III. ANMERKUNG DES VERFASSERS:

Der Bundesfinanzhof hat die strengen Anforderungen an die substantiierte Darlegung eines anderen Geschehensablaufs als in der Zustellungsurkunde bekundet vorliegend als erfüllt erachtet.

Insofern wurde dezidiert und unter Beweisantritten für jede einzelne Tatsache zu den exakten Öffnungszeiten der Kanzlei am streitigen Zustellungstag vorgetragen, ferner zu den Präsenzen der LedererLaw

Kanzleiangestellten sowie zu den kanzleiweiten Prozessabläufen für die Posteingangsbearbeitung nebst Fristenkontrolle. Entsprechende Dokumentationen und Kontrollmechanismen sind wie vorliegender Streitfall verdeutlicht unerlässlich.

Der bauliche Zuschnitt der Kanzlei war ebenfalls substantiiert nebst Grundriss und Fotos zu belegen. Dies war auch durch die Lage der Kanzlei in einem Bürokomplex mit einer Vielzahl von Parteien und einer gemeinschaftlichen Briefkastenanlage im Erdgeschoss veranlasst. Dass die Zustellungen der Deutsche Post AG insbesondere zur streitgegenständlichen Vorweihnachtszeit erheblich fehlerbehaftet sind, wurde durch Vorlage des Originalberichts des NDR Fernsehens vom 03.12.2014 belegt.
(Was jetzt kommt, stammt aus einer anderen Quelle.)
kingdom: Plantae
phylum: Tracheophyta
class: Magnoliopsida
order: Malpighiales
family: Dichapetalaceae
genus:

Im Ergebnis ist entscheidend, dass die weit verbreitete Praxis von Postzustellern, Briefe gegen Postzustellungsurkunde in (irgend) einen Briefkasten einzuwerfen, ohne zuvor die persönliche Übergabe in einer durchgehend besetzten Kanzlei vorgenommen zu haben, Rechtsstreite wie vorliegenden provoziert. Es wäre zu begrüßen, wenn die Finanzbehörden diesem Umstand im Rahmen ihrer pflichtgemäßen Ermessensausübung Rechnung tragen und dem Rechtsschutzbegehren des Steuerpflichtigen zur Prozessvermeidung abhelfen.